┌─ Passage
Work operations are often performed on multiple layers of sheet-type work material, for example, in the mass production of garments, pattern pieces are usually cut from multiple layers of fabric spread one-on-top-of-the-other on a support surface. To facilitate clean accurate cuts, the layers of work material, often referred to as a lay, must be adequately held in place on the support surface during the performance of a cutting operation. Failure to do so can result in movement of the fabric layers relative to one another, detrimentally affecting the performance of the cutting operation.
Generally, pattern pieces are cut from the lay using what is referred to as a cutter table that usually includes a permeable, often conveyorized, cutting surface and a moveable cutter head that traverses the support surface, cutting pattern pieces from the layers of material in response to commands issued from a controller. To eliminate any undesired movement of the layers of work material during the performance of a work operation, vacuum is sometimes used in an effort to draw the work material against the support surface. In prior art cutter tables this was usually accomplished via a single centrally located vacuum manifold positioned under the permeable support surface and defining one or more inlets through which vacuum is drawn.
A difficulty sometimes encountered when a single centrally located vacuum manifold is employed, is that the portions of the work material located remotely from the manifold tend to be inadequately retained by the vacuum. This inadequate retention can result in movement of the work material during the performance of a work operation, and the generation of inaccurately cut pattern pieces. This problem is further exacerbated as the cutter tables increase in width.
└─
┌─ Material provided
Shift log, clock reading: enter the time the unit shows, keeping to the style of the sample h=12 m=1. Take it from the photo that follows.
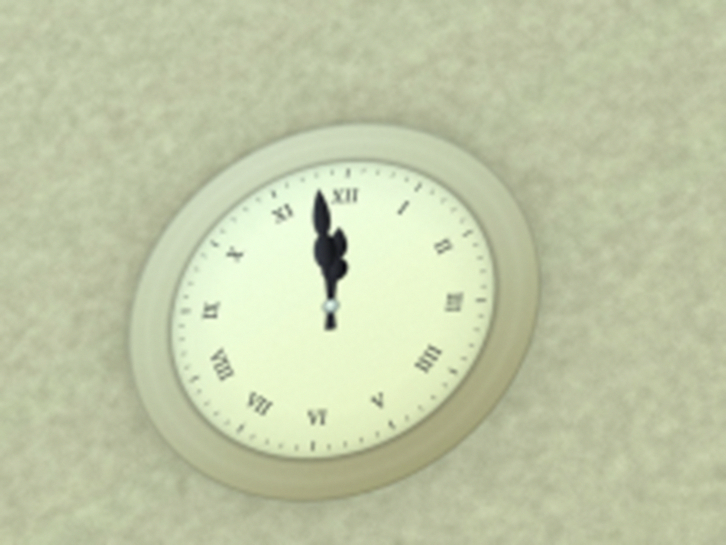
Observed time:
h=11 m=58
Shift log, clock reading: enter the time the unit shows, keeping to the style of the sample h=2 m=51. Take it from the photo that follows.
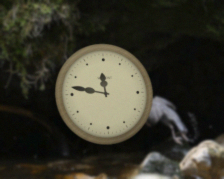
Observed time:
h=11 m=47
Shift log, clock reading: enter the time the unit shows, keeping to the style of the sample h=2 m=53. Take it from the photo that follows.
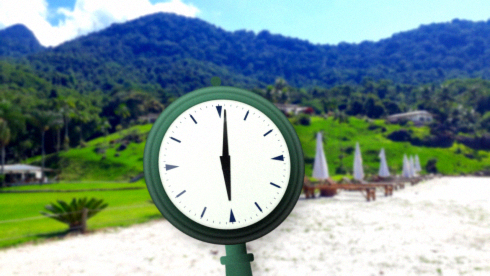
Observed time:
h=6 m=1
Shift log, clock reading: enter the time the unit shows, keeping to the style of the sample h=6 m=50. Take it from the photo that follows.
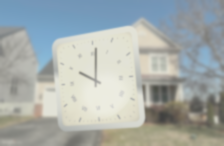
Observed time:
h=10 m=1
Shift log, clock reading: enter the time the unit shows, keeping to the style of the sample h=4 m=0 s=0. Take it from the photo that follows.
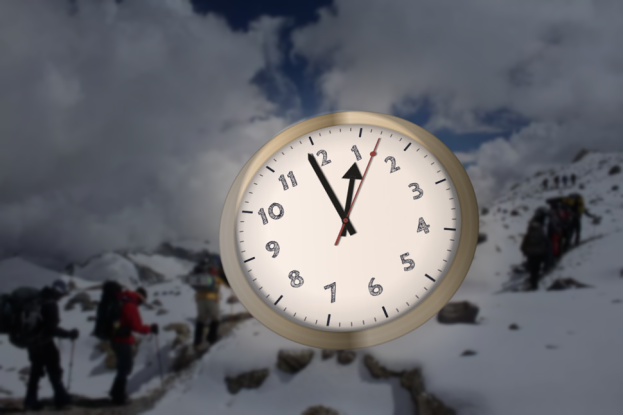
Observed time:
h=12 m=59 s=7
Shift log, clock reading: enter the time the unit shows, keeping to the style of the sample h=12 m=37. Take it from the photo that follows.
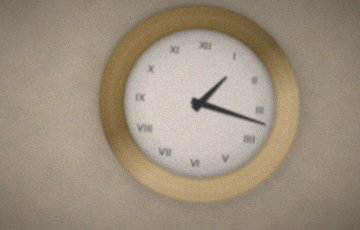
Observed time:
h=1 m=17
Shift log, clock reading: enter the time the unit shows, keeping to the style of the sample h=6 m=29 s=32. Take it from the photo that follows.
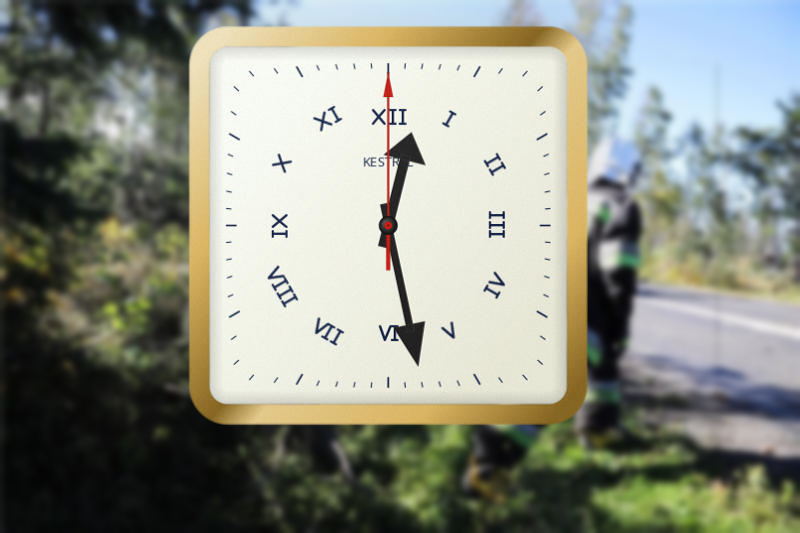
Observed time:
h=12 m=28 s=0
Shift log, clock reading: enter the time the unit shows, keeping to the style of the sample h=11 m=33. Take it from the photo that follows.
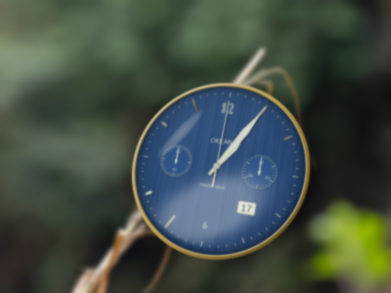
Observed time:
h=1 m=5
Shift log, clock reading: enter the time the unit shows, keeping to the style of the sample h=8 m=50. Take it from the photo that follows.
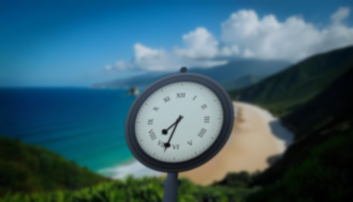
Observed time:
h=7 m=33
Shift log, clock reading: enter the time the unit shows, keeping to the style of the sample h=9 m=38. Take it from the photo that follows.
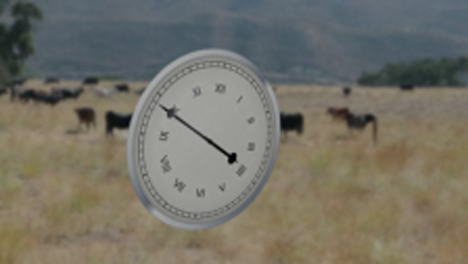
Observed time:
h=3 m=49
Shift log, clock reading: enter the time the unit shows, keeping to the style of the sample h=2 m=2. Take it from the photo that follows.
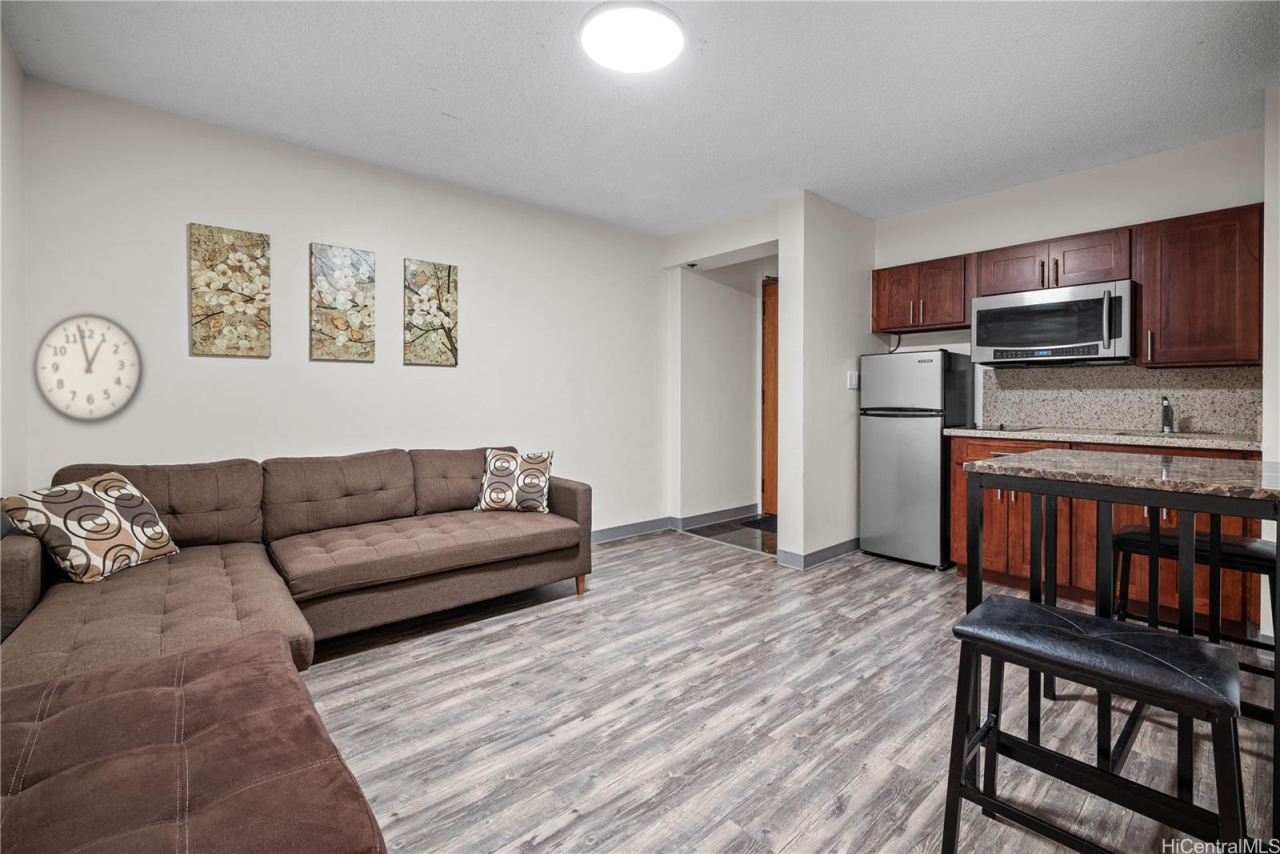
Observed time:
h=12 m=58
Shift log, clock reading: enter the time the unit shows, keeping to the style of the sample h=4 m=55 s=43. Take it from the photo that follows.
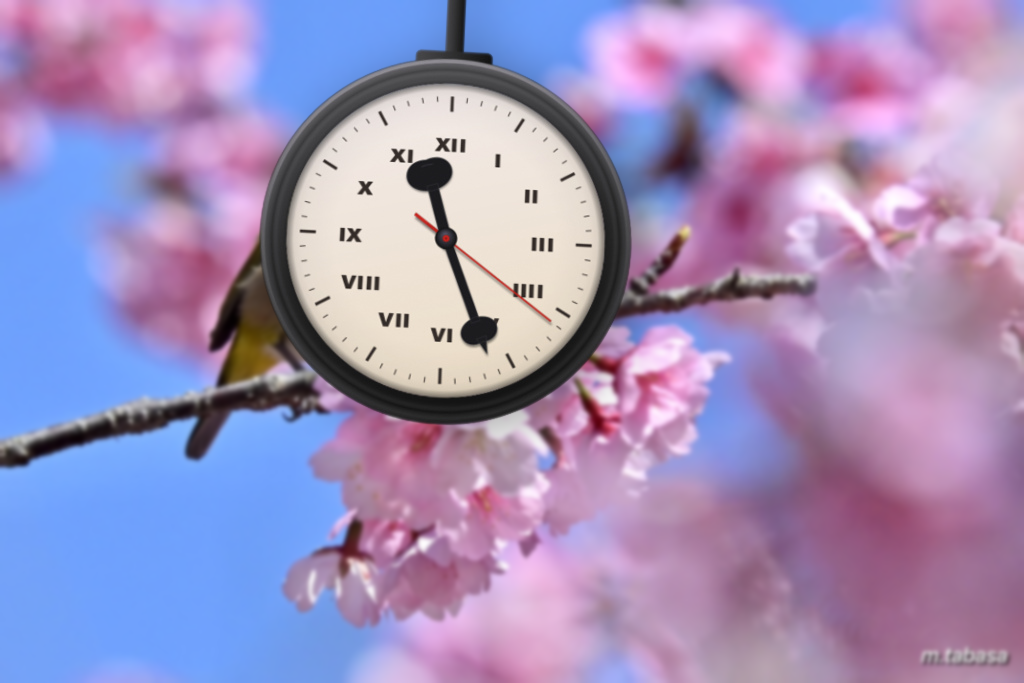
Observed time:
h=11 m=26 s=21
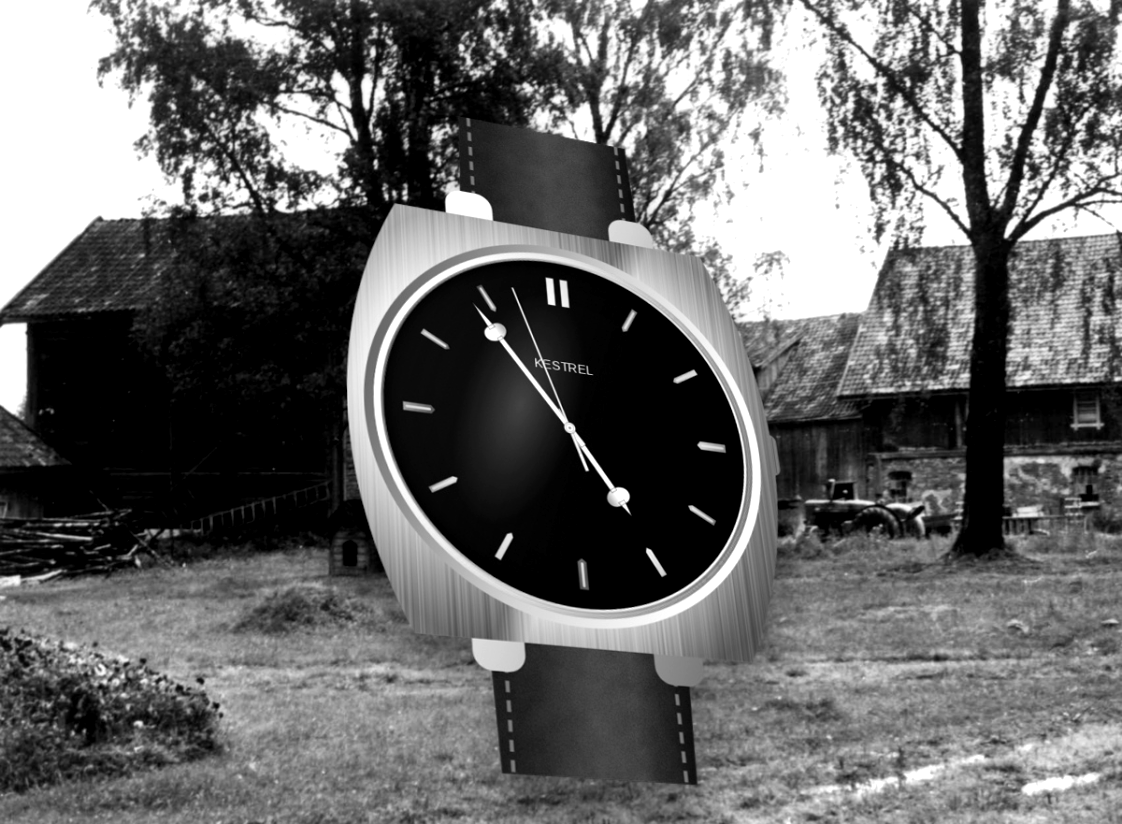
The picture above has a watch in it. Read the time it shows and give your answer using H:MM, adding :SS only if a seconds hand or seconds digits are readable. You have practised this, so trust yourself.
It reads 4:53:57
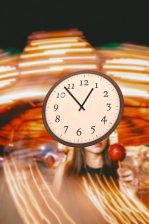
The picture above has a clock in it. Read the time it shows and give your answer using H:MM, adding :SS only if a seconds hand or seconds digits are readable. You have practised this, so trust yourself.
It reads 12:53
└─
-- Given task 1 --
According to the passage on cutter tables, what features did the vacuum manifold in prior art cutter tables have? List each one.
-- Given task 2 --
Can you return the lines of the listing word for word, beginning at the line that contains "m=2. Take it from the photo that follows." and stopping at the end of the listing, with the pictures left out?

-- Final answer 1 --
- single
- centrally located
- positioned under the permeable support surface
- defining one or more inlets through which vacuum is drawn

-- Final answer 2 --
Shift log, clock reading: enter the time the unit shows, keeping to the style of the sample h=2 m=2. Take it from the photo that follows.
Observed time:
h=12 m=58
Shift log, clock reading: enter the time the unit shows, keeping to the style of the sample h=4 m=55 s=43. Take it from the photo that follows.
Observed time:
h=11 m=26 s=21
The picture above has a watch in it. Read the time it shows and give your answer using H:MM, adding :SS only if a seconds hand or seconds digits are readable. You have practised this, so trust yourself.
It reads 4:53:57
The picture above has a clock in it. Read the time it shows and give your answer using H:MM, adding :SS only if a seconds hand or seconds digits are readable. You have practised this, so trust yourself.
It reads 12:53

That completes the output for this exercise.